Last, but not least, you really should use distinct Maven modules for client and server side code, plus possibly a third module for shared code. For a small project though, using a single module could be enough (but you'll have to add some configuration / hacks to your POM if you don't want to deploy your client-side classes on your server).
That gives us, for a single-module project (mixed client- and server-side code in the same project), with the CodeHaus Mojo plugin:
<?xml version="1.0" encoding="UTF-8"?>
<project xmlns="http://maven.apache.org/POM/4.0.0"
xmlns:xsi="http://www.w3.org/2001/XMLSchema-instance"
xsi:schemaLocation="http://maven.apache.org/POM/4.0.0 http://maven.apache.org/xsd/maven-4.0.0.xsd">
<modelVersion>4.0.0</modelVersion>
<groupId>com.example</groupId>
<artifactId>test</artifactId>
<version>1.0-SNAPSHOT</version>
<packaging>war</packaging>
<dependencyManagement>
<dependencies>
<dependency>
<groupId>com.google.gwt</groupId>
<artifactId>gwt</artifactId>
<version>2.7.0</version>
<type>pom</type>
<scope>import</scope>
</dependency>
</dependencies>
</dependencyManagement>
<dependencies>
<dependency>
<groupId>com.google.gwt</groupId>
<artifactId>gwt-user</artifactId>
<scope>provided</scope>
</dependency>
<dependency>
<groupId>com.google.gwt</groupId>
<artifactId>gwt-dev</artifactId>
<scope>provided</scope>
</dependency>
<dependency>
<groupId>com.google.gwt</groupId>
<artifactId>gwt-codeserver</artifactId>
<scope>provided</scope>
</dependency>
<dependency>
<groupId>com.google.gwt</groupId>
<artifactId>gwt-servlet</artifactId>
<scope>runtime</scope>
</dependency>
</dependencies>
<build>
<plugins>
<plugin>
<groupId>org.codehaus.mojo</groupId>
<artifactId>gwt-maven-plugin</artifactId>
<version>2.7.0</version>
<executions>
<execution>
<goals>
<goal>compile</goal>
</goals>
</execution>
</executions>
<configuration>
<module>com.example.test.Test</module>
</configuration>
</plugin>
</plugins>
</build>
</project>
And use mvn gwt:run
to run DevMode (which will also run your server-side code, with some limitations).

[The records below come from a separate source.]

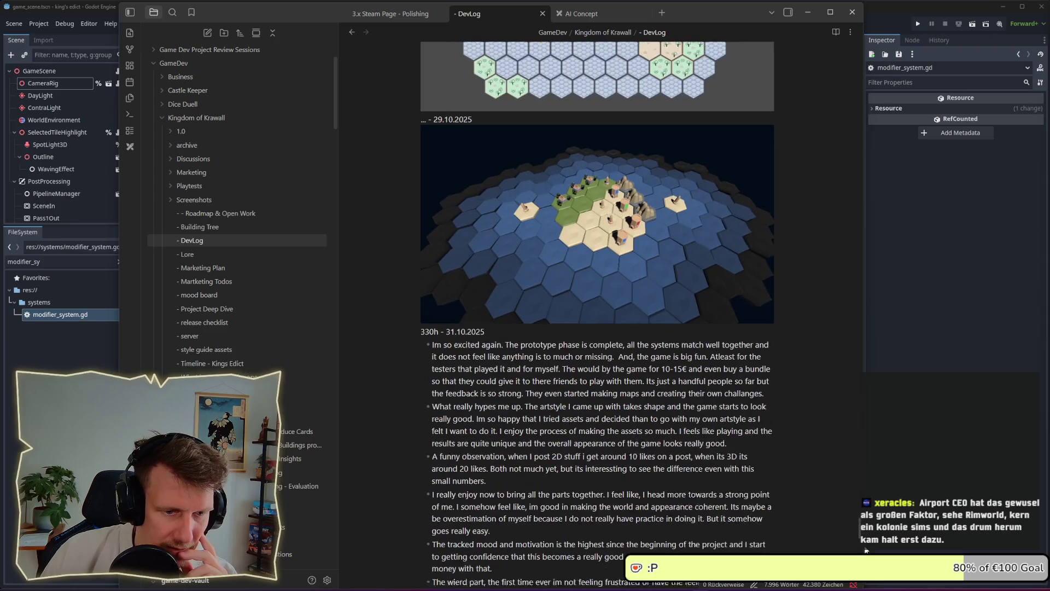
scroll(851, 402, down, 20)
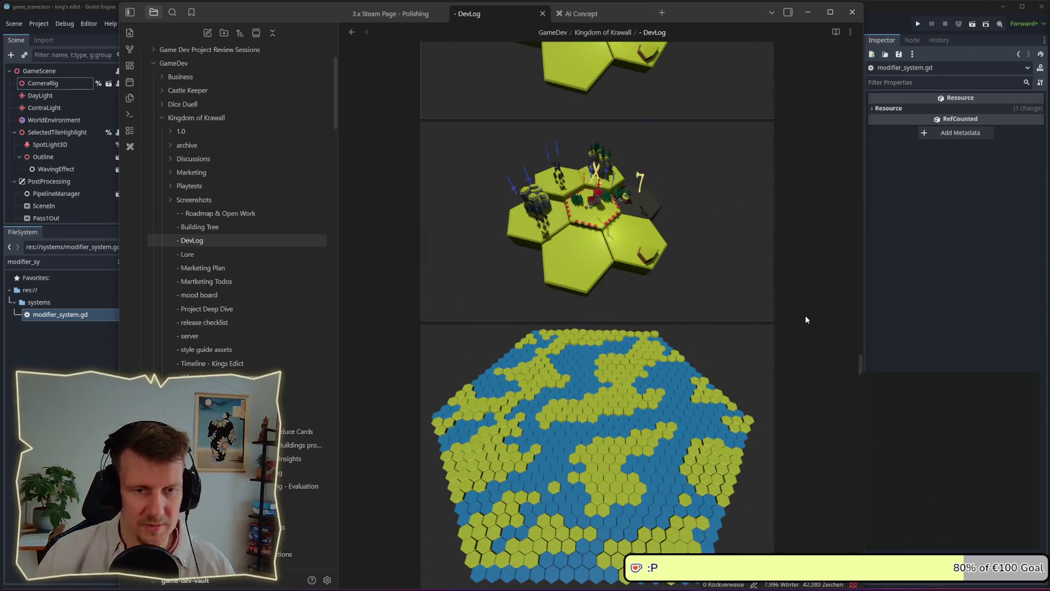
Search the DevLog note for 'research' and read through the matching entries
key(ctrl+f)
text(res)
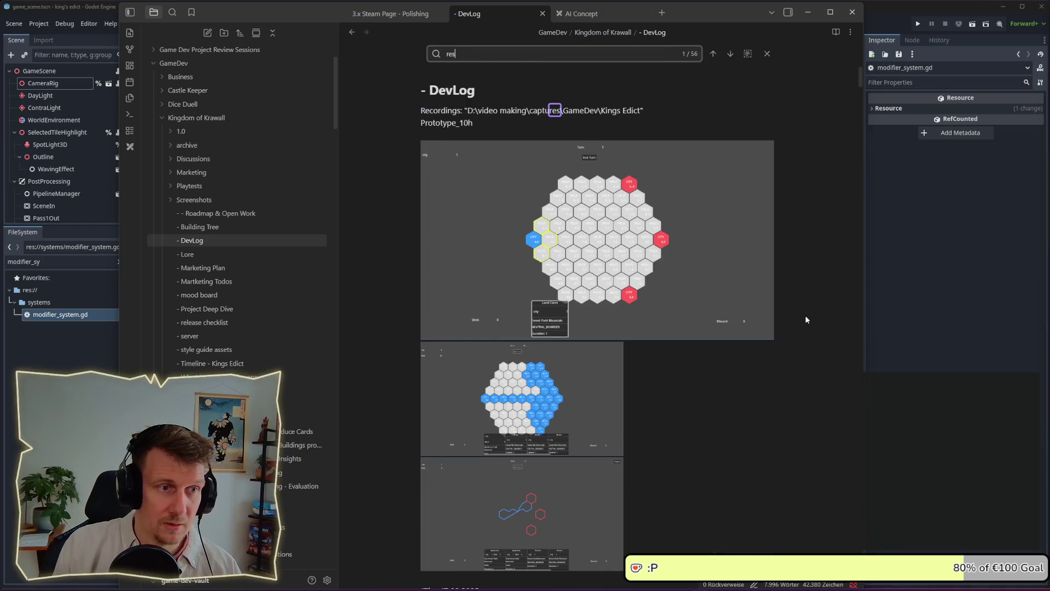
text(era)
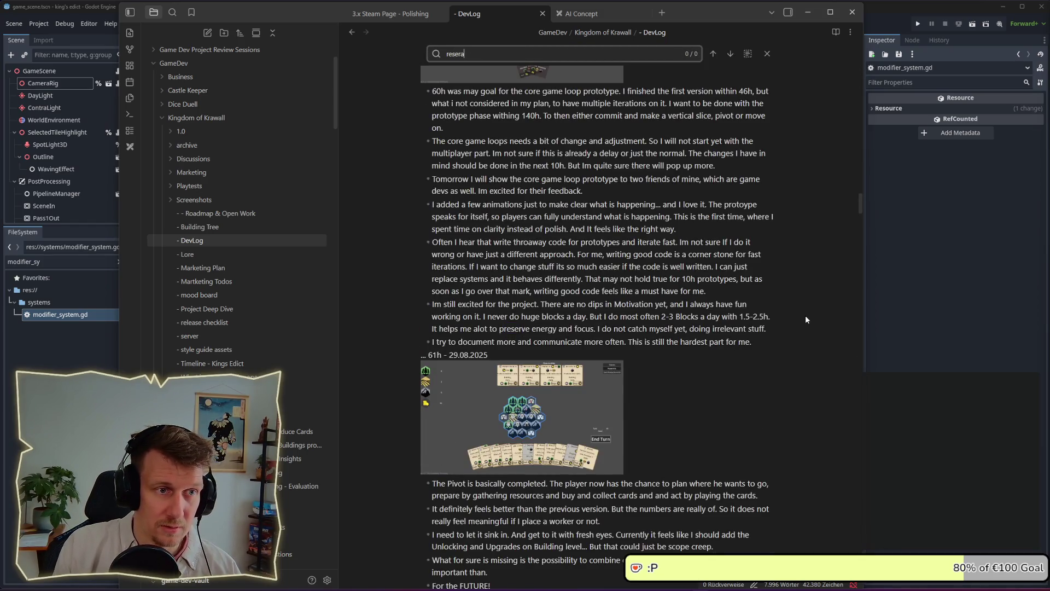
key(BackSpace)
text(rch)
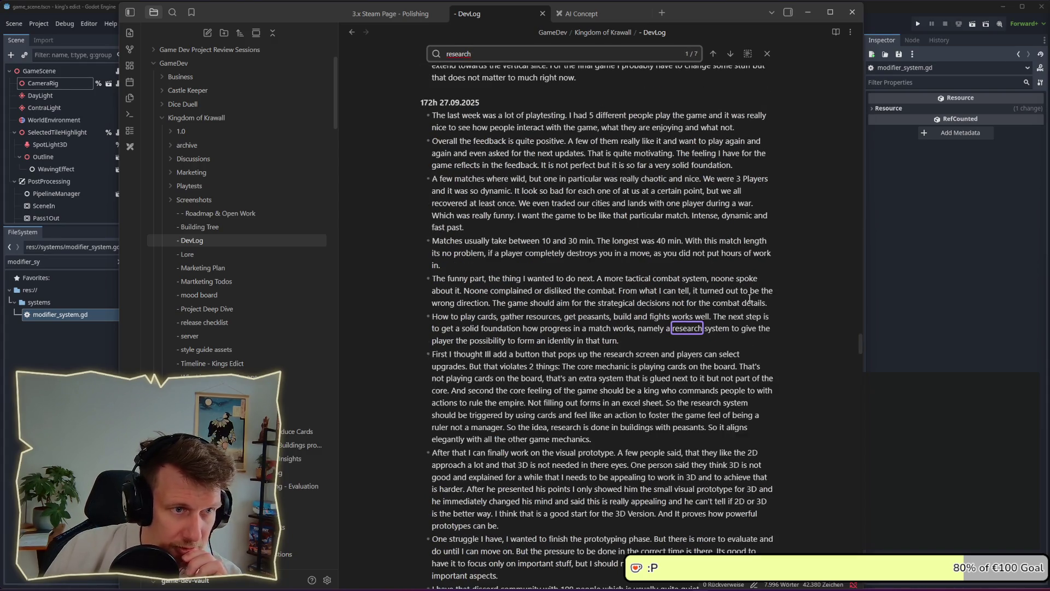
scroll(601, 246, down, 5)
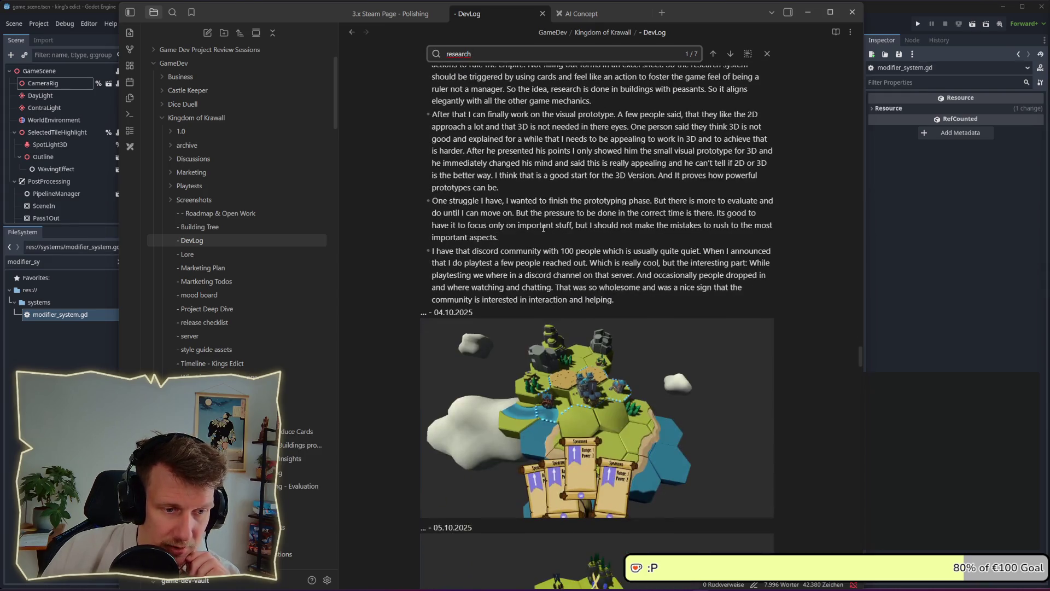
scroll(699, 243, up, 4)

Or for the net.ltgt plugin:
<?xml version="1.0" encoding="UTF-8"?>
<project xmlns="http://maven.apache.org/POM/4.0.0"
xmlns:xsi="http://www.w3.org/2001/XMLSchema-instance"
xsi:schemaLocation="http://maven.apache.org/POM/4.0.0 http://maven.apache.org/xsd/maven-4.0.0.xsd">
<modelVersion>4.0.0</modelVersion>
<groupId>com.example</groupId>
<artifactId>test</artifactId>
<version>1.0-SNAPSHOT</version>
<packaging>gwt-app</packaging>
<dependencyManagement>
<dependencies>
<dependency>
<groupId>com.google.gwt</groupId>
<artifactId>gwt</artifactId>
<version>2.7.0</version>
<type>pom</type>
<scope>import</scope>
</dependency>
</dependencies>
</dependencyManagement>
<dependencies>
<dependency>
<groupId>com.google.gwt</groupId>
<artifactId>gwt-user</artifactId>
<scope>provided</scope>
</dependency>
<dependency>
<groupId>com.google.gwt</groupId>
<artifactId>gwt-dev</artifactId>
<scope>provided</scope>
</dependency>
<dependency>
<groupId>com.google.gwt</groupId>
<artifactId>gwt-codeserver</artifactId>
<scope>provided</scope>
</dependency>
<dependency>
<groupId>com.google.gwt</groupId>
<artifactId>gwt-servlet</artifactId>
<scope>runtime</scope>
</dependency>
</dependencies>
<build>
<plugins>
<plugin>
<groupId>net.ltgt.gwt.maven</groupId>
<artifactId>gwt-maven-plugin</artifactId>
<version>1.0-beta-1</version>
<extensions>true</extensions>
<configuration>
<moduleName>com.example.test.Test</moduleName>
<launcherDir>${project.build.directory}/${project.build.finalName}</launcherDir>
</configuration>
</plugin>
</plugins>
</build>
</project>
And use mvn gwt:codeserver
to run SuperDevMode (client-side code only). You'll have to use the jetty-maven-plugin or tomcat7-maven-plugin to run your server-side code though.
For a multi-module project, have a look at my archetypes: https://github.com/tbroyer/gwt-maven-archetypes I'm in the process of migrating them to the net.ltgt plugin, simplifying how you'll run them (no need to mvn install
anymore; mvn gwt:codeserver
has been designed for multi-module projects, contrary to CodeHaus Mojo's gwt:run
and gwt:run-codeserver
)
Disclaimer: I'm the maintainer for both plugins, but I'd favor my own plugin, which IMO fixes a lot of quirks and mistakes and legacy of the CodeHaus Mojo one.